» **SOURCE DATA**
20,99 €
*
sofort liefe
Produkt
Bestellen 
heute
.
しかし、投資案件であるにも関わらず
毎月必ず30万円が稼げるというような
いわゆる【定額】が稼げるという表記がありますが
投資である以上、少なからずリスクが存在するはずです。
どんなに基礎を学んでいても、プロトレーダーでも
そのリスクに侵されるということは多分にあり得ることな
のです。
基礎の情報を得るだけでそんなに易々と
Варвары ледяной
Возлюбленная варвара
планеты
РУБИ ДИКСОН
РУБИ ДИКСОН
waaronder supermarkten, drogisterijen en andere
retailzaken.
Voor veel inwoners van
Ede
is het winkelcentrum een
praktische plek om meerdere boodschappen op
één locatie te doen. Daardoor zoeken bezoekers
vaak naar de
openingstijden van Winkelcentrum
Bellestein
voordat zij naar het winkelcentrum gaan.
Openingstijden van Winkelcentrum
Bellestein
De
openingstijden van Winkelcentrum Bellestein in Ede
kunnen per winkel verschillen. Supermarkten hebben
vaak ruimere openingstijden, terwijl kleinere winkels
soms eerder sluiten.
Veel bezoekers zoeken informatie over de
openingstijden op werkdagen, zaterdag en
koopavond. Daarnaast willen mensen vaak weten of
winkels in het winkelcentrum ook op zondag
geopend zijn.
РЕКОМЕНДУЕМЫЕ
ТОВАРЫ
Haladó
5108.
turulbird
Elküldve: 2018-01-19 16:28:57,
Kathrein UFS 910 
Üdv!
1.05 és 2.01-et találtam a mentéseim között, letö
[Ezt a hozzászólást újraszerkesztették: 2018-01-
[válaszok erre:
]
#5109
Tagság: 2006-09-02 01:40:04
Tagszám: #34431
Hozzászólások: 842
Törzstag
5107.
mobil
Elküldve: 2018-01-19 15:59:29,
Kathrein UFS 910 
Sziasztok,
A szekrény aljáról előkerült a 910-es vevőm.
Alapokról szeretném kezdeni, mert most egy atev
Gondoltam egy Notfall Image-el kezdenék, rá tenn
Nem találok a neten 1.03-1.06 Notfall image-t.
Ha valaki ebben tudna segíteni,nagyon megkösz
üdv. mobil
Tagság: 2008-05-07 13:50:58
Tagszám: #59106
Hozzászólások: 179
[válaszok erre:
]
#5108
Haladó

» **WHAT YOU NEED TO DO**
Please return every line from the material above where the string "Notfall" occurs.

» **RESPONSE AREA**
Gondoltam egy Notfall Image-el kezdenék, rá tenn
Nem találok a neten 1.03-1.06 Notfall image-t.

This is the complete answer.